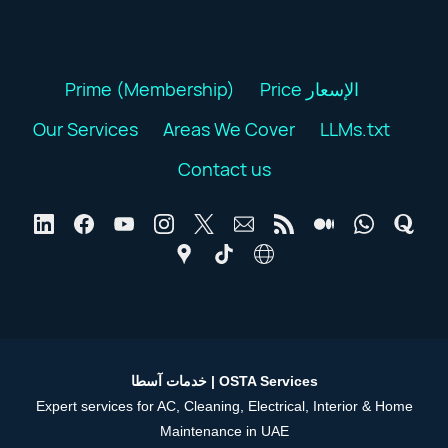
Prime (Membership)
Price الإسعار
Our Services
Areas We Cover
LLMs.txt
Contact us
خدمات آسطا | OSTA Services
Expert services for AC, Cleaning, Electrical, Interior & Home
Maintenance in UAE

◆ ◆ ◆ ◆ ◆

Give back the data exactly, with no images.

Prime (Membership)
Price الإسعار
Our Services
Areas We Cover
LLMs.txt
Contact us
خدمات آسطا | OSTA Services
Expert services for AC, Cleaning, Electrical, Interior & Home
Maintenance in UAE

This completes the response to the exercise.